VORLIEGENDER TEXT:
■ ■ ■ ■

Du stehst in einem Raum, der fast wie ein absurdes Theaterstück anmutet. Es ist ein Wohnzimmer, das irgendwie alles gleichzeitig ist: dein Zufluchtsort, dein Schlachtfeld und der Ort, an dem du den berühmten inneren Frieden suchst – und nie findest. Die Wände sind ein verblasstes Beige, das irgendwann mal „modern“ war, und die Couch, auf der du sitzt, fühlt sich an wie ein Relikt aus der Zeit, als man dachte, Kord sei das ultimative Stoffgeheimnis. Vor dir steht ein halbvoller Kaffee, der schon wieder kalt geworden ist – passend zu deiner Stimmung.

Du fragst dich, warum diese verdammte Diskussion schon wieder so aus dem Ruder läuft. Dein Gegenüber – lass uns ihn „Tim der Themenwandler“ nennen – sitzt dir gegenüber, ein breit grinsendes Mysterium. Tim trägt eine abgewetzte Lederjacke, die so aussieht, als hätte sie in einem anderen Leben einen Harley-Fahrer gekannt. Seine Augen sind wachsam, aber auch irgendwie ausweichend. Du merkst, wie er dir gerade wieder einen verbalen Curveball zugeworfen hat, und fragst dich, ob du ihm auf die Schliche kommst.

„Warum geht’s hier plötzlich um Avocados?“
Gerade eben ging es noch um die Frage, warum er nie seine Aufgaben im Büro erledigt. Eine simple Frage, sollte man meinen. Aber Tim ist ein Meister der Ablenkung. Bevor du dich versiehst, diskutierst du mit ihm, ob Avocados wirklich nachhaltiger sind als heimische Äpfel. Du merkst gar nicht, wie du langsam den Faden verlierst, und das nervt dich. Aber es ist nicht nur Tims Schuld, oder?

Kleiner Spiegelmoment:
Seien wir ehrlich, du bist nicht besser. Erinnerst du dich an letzte Woche, als du beim Chef erklären solltest, warum das Projekt noch nicht fertig ist? Und was hast du gemacht? Oh, genau: Du hast mit einer epischen Erzählung über den Drucker angefangen, der ständig Papierstau hat, und irgendwann war die Zeit um. Glückwunsch. Themenwechsel, Level: Profi.

Zurück zu Tim.
Er lehnt sich zurück, seine Hände um eine dampfende Tasse Tee gelegt, der so duftet, als hätte er gerade einen Wellnessurlaub in der Tasse. „Weißt du, das Problem mit den Leuten heutzutage ist, dass sie nie zuhören“, sagt er mit einer Stimme, die sowohl anklagend als auch beruhigend klingt. Du willst widersprechen, aber bevor du den Mund aufmachen kannst, hat er schon ein neues Thema gefunden. Dieses Mal geht es um die Frage, ob Hunde träumen.

■ ■ ■ ■

ARBEITSANWEISUNGEN:
1) Zähle auf, was das Wohnzimmer im Text über Tim den Themenwandler laut dem ersten Absatz alles gleichzeitig ist.
2) Schreibe den Text über Tim den Themenwandler im selben Ton weiter, und zwar im Anschluss an seinen letzten Satz.
Die anschließenden Daten spielen hierfür keine Rolle.

DATENSAMMLUNG:
■ ■ ■ ■

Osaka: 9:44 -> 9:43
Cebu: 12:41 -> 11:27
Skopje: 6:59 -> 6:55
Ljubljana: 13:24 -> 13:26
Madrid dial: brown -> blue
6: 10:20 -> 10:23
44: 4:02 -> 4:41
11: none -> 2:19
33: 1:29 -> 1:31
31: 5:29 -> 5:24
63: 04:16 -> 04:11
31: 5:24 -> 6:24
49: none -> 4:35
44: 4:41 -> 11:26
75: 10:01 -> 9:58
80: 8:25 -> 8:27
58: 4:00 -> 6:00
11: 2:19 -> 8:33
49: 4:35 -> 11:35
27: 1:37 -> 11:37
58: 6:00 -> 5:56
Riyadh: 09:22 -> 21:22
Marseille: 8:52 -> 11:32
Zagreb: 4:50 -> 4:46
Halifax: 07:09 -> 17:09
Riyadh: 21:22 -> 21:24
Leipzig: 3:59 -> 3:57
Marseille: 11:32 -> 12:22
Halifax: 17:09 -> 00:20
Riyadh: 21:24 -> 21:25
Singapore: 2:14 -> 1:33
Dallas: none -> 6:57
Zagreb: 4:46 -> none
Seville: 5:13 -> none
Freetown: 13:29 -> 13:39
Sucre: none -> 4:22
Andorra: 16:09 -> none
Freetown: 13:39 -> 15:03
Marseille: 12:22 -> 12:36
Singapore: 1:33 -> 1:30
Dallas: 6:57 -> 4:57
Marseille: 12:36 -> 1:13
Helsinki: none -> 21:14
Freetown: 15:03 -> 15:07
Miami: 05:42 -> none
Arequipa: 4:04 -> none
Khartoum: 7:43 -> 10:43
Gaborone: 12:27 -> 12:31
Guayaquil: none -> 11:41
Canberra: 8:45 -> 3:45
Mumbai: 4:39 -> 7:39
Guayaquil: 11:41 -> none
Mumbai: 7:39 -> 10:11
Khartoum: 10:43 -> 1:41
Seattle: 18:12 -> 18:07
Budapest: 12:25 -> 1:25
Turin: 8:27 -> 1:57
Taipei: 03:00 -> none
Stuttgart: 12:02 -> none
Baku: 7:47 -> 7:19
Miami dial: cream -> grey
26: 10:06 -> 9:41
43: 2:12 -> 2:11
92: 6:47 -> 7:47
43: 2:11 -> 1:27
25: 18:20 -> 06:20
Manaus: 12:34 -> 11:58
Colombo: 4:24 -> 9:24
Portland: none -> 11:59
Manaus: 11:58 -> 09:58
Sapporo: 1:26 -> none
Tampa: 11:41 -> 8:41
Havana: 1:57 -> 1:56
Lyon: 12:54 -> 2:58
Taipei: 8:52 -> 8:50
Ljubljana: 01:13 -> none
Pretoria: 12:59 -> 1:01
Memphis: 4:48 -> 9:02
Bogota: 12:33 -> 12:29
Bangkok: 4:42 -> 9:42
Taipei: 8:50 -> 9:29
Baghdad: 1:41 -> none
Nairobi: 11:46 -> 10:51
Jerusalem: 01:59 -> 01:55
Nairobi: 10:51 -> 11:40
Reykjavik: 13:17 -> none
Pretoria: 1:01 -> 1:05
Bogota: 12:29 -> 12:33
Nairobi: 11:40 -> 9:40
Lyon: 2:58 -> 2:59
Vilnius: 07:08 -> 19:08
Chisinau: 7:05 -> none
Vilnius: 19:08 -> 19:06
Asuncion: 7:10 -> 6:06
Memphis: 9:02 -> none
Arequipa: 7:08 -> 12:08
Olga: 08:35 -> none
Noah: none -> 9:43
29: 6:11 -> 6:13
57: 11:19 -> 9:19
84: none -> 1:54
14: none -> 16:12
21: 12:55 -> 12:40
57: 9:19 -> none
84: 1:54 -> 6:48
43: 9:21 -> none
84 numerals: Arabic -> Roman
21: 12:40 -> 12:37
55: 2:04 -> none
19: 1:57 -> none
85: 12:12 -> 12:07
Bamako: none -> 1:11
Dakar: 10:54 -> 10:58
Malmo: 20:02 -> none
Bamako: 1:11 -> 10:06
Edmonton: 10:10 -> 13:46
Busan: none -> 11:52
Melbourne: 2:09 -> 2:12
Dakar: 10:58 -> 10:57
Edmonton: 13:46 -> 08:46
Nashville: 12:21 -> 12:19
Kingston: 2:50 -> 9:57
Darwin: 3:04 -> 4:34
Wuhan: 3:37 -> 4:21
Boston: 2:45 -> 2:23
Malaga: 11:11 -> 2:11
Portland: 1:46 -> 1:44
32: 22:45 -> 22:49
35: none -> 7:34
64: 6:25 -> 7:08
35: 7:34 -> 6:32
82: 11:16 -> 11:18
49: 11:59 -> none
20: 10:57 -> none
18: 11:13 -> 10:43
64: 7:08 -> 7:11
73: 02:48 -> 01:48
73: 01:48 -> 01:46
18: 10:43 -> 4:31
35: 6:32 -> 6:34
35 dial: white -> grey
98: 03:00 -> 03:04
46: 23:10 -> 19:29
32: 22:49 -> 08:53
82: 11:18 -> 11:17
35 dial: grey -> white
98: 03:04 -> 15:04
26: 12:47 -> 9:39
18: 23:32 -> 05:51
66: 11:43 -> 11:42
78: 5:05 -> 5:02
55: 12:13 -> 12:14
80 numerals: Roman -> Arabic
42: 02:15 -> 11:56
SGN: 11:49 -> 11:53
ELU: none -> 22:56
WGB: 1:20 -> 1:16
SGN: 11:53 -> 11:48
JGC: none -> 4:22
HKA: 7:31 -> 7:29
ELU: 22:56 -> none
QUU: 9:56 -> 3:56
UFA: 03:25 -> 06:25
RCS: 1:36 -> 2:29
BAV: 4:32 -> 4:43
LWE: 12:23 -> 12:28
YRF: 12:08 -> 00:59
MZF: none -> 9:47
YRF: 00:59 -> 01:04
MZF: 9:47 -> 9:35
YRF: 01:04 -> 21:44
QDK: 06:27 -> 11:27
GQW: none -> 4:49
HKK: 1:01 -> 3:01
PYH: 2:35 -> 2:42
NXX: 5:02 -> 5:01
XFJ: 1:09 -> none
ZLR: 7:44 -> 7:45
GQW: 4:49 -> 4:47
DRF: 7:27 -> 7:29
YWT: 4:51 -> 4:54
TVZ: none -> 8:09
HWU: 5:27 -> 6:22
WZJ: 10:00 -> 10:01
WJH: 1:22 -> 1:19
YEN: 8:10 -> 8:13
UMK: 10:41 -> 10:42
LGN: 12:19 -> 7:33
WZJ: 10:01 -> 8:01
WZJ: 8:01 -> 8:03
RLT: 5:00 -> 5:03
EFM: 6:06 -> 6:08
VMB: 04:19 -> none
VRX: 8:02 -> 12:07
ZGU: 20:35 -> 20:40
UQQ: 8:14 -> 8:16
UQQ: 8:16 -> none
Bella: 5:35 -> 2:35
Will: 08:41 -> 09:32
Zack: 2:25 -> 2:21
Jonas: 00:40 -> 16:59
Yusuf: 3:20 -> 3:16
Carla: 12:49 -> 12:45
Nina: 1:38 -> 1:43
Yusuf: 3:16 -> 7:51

■ ■ ■ ■

LÖSUNGEN:
1)
- dein Zufluchtsort
- dein Schlachtfeld
- der Ort, an dem du den berühmten inneren Frieden suchst und nie findest

2)
„Hunde? Wirklich jetzt?“
Dein Gehirn schreit: Fokus! Aber irgendwie hörst du dich schon sagen: „Ich glaube, sie träumen von Knochen und Eichhörnchen.“ Und da bist du wieder, mitten in einer Diskussion, die weder dich noch Tim wirklich weiterbringt, aber hey, sie lenkt euch beide perfekt ab.

Warum machen wir das?
Die Wahrheit ist unangenehm: Wir hassen Konfrontation. Ob es die Schuld am Arbeitsplatz ist, ein Streit mit dem Partner oder die unangenehme Wahrheit, dass wir unser Leben nicht immer im Griff haben – Themenwechsel sind unsere Rettungsboje in einem Meer aus unbequemen Fragen. Und ja, es fühlt sich kurz gut an, aber danach? Danach bist du wieder hier, mit einem kalten Kaffee und der Erkenntnis, dass du nichts gelöst hast.

Was jetzt?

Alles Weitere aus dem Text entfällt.